GROUP BY and COUNT in PostgreSQL - sql

The query:
SELECT COUNT(*) as count_all,
posts.id as post_id
FROM posts
INNER JOIN votes ON votes.post_id = posts.id
GROUP BY posts.id;
Returns n records in Postgresql:
count_all | post_id
-----------+---------
1 | 6
3 | 4
3 | 5
3 | 1
1 | 9
1 | 10
(6 rows)
I just want to retrieve the number of records returned: 6.
I used a subquery to achieve what I want, but this doesn't seem optimum:
SELECT COUNT(*) FROM (
SELECT COUNT(*) as count_all, posts.id as post_id
FROM posts
INNER JOIN votes ON votes.post_id = posts.id
GROUP BY posts.id
) as x;
How would I get the number of records in this context right in PostgreSQL?

I think you just need COUNT(DISTINCT post_id) FROM votes.
See "4.2.7. Aggregate Expressions" section in http://www.postgresql.org/docs/current/static/sql-expressions.html.
EDIT: Corrected my careless mistake per Erwin's comment.

There is also EXISTS:
SELECT count(*) AS post_ct
FROM posts p
WHERE EXISTS (SELECT FROM votes v WHERE v.post_id = p.id);
In Postgres and with multiple entries on the n-side like you probably have, it's generally faster than count(DISTINCT post_id):
SELECT count(DISTINCT p.id) AS post_ct
FROM posts p
JOIN votes v ON v.post_id = p.id;
The more rows per post there are in votes, the bigger the difference in performance. Test with EXPLAIN ANALYZE.
count(DISTINCT post_id) has to read all rows, sort or hash them, and then only consider the first per identical set. EXISTS will only scan votes (or, preferably, an index on post_id) until the first match is found.
If every post_id in votes is guaranteed to be present in the table posts (referential integrity enforced with a foreign key constraint), this short form is equivalent to the longer form:
SELECT count(DISTINCT post_id) AS post_ct
FROM votes;
May actually be faster than the EXISTS query with no or few entries per post.
The query you had works in simpler form, too:
SELECT count(*) AS post_ct
FROM (
SELECT FROM posts
JOIN votes ON votes.post_id = posts.id
GROUP BY posts.id
) sub;
Benchmark
To verify my claims I ran a benchmark on my test server with limited resources. All in a separate schema:
Test setup
Fake a typical post / vote situation:
CREATE SCHEMA y;
SET search_path = y;
CREATE TABLE posts (
id int PRIMARY KEY
, post text
);
INSERT INTO posts
SELECT g, repeat(chr(g%100 + 32), (random()* 500)::int) -- random text
FROM generate_series(1,10000) g;
DELETE FROM posts WHERE random() > 0.9; -- create ~ 10 % dead tuples
CREATE TABLE votes (
vote_id serial PRIMARY KEY
, post_id int REFERENCES posts(id)
, up_down bool
);
INSERT INTO votes (post_id, up_down)

> _Required actions_:
1. In the GROUP BY and COUNT thread, which command is recommended for testing the performance difference between the queries?
2. Write what comes next in the GROUP BY and COUNT thread, picking up after its final line.

> _The data_:
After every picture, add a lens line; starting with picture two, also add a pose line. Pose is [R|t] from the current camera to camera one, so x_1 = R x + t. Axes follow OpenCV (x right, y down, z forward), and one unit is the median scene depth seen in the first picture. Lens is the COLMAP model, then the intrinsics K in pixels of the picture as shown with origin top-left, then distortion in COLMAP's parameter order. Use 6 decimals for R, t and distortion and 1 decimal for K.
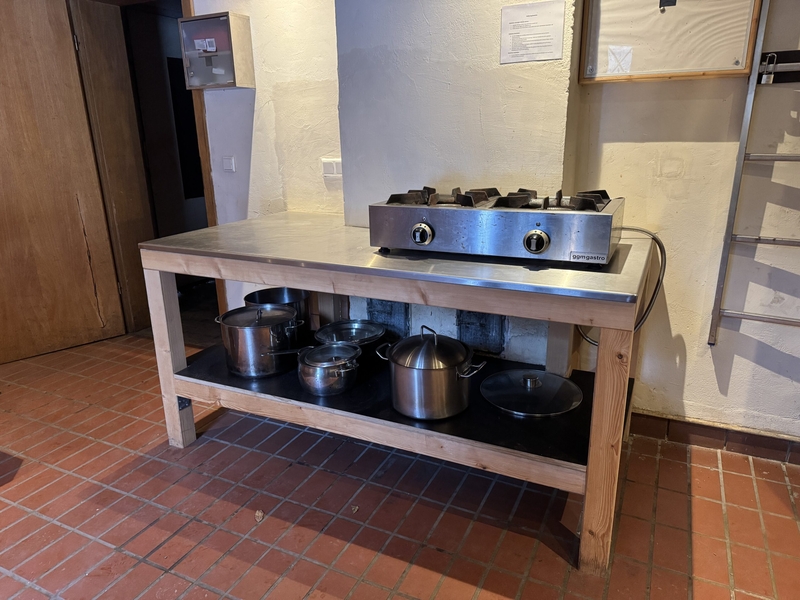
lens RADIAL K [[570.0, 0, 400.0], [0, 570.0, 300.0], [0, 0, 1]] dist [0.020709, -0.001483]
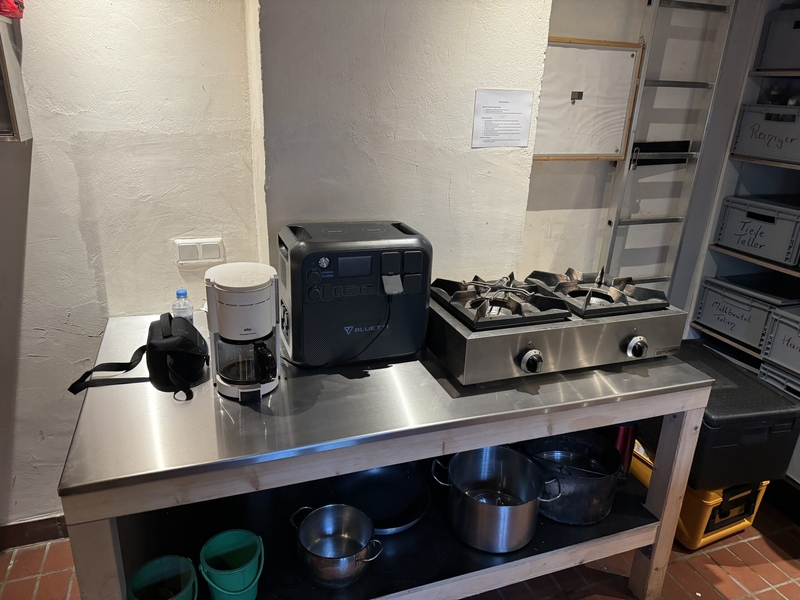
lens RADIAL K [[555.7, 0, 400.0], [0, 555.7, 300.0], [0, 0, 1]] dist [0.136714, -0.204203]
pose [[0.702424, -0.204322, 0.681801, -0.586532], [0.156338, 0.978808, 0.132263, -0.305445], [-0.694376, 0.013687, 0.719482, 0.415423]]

> _Responses by item number_:
1. EXPLAIN ANALYZE.

2.
SELECT g.*
FROM (
SELECT ((random()* 21)^3)::int + 1111 AS post_id -- uneven distribution
, random()::int::bool AS up_down
FROM generate_series(1,70000)
) g
JOIN posts p ON p.id = g.post_id;
All of the following queries returned the same result (8093 of 9107 posts had votes).
I ran 4 tests with EXPLAIN ANALYZE ant took the best of five on Postgres 9.1.4 with each of the three queries and appended the resulting total runtimes.
As is.
After ..
ANALYZE posts;
ANALYZE votes;
After ..
CREATE INDEX foo on votes(post_id);
After ..
VACUUM FULL ANALYZE posts;
CLUSTER votes using foo;
count(*) ... WHERE EXISTS
253 ms
220 ms
85 ms -- winner (seq scan on posts, index scan on votes, nested loop)
85 ms
count(DISTINCT x) - long form with join
354 ms
358 ms
373 ms -- (index scan on posts, index scan on votes, merge join)
330 ms
count(DISTINCT x) - short form without join
164 ms
164 ms
164 ms -- (always seq scan)
142 ms
Best time for original query in question:
353 ms
For simplified version:
348 ms
#wildplasser's query with a CTE uses the same plan as the long form (index scan on posts, index scan on votes, merge join) plus a little overhead for the CTE. Best time:
366 ms
Index-only scans in the upcoming PostgreSQL 9.2 can improve the result for each of these queries, most of all for EXISTS.
Related, more detailed benchmark for Postgres 9.5 (actually retrieving distinct rows, not just counting):
Select first row in each GROUP BY group?

Using OVER() and LIMIT 1:
SELECT COUNT(1) OVER()
FROM posts
INNER JOIN votes ON votes.post_id = posts.id
GROUP BY posts.id
LIMIT 1;

WITH uniq AS (
SELECT DISTINCT posts.id as post_id
FROM posts
JOIN votes ON votes.post_id = posts.id
-- GROUP BY not needed anymore
-- GROUP BY posts.id
)
SELECT COUNT(*)
FROM uniq;

For followers, I like the OP's inner query method:
SELECT COUNT(*) FROM (
SELECT COUNT(*) as count_all, posts.id as post_id
FROM posts
INNER JOIN votes ON votes.post_id = posts.id
GROUP BY posts.id
) as x;
Since then you can use HAVING in there as well:
SELECT COUNT(*) FROM (
SELECT COUNT(*) as count_all, posts.id as post_id
FROM posts
INNER JOIN votes ON votes.post_id = posts.id
GROUP BY posts.id HAVING count(*) > 1
) as x;
Or the equivalent CTE
with posts_coalesced as (
SELECT COUNT(*) as count_all, posts.id as post_id
FROM posts
INNER JOIN votes ON votes.post_id = posts.id
GROUP BY posts.id )
select count(*) from posts_coalesced;

Related

Filter on Foreign Key with LATERAL JOIN brings yields strange results

thanks for your time!
Basically, I'm trying to filter a NxM table using foreign keys, with 0,1 or N different tags. The problem is that LEFT LATERAL JOIN yields bizarre results.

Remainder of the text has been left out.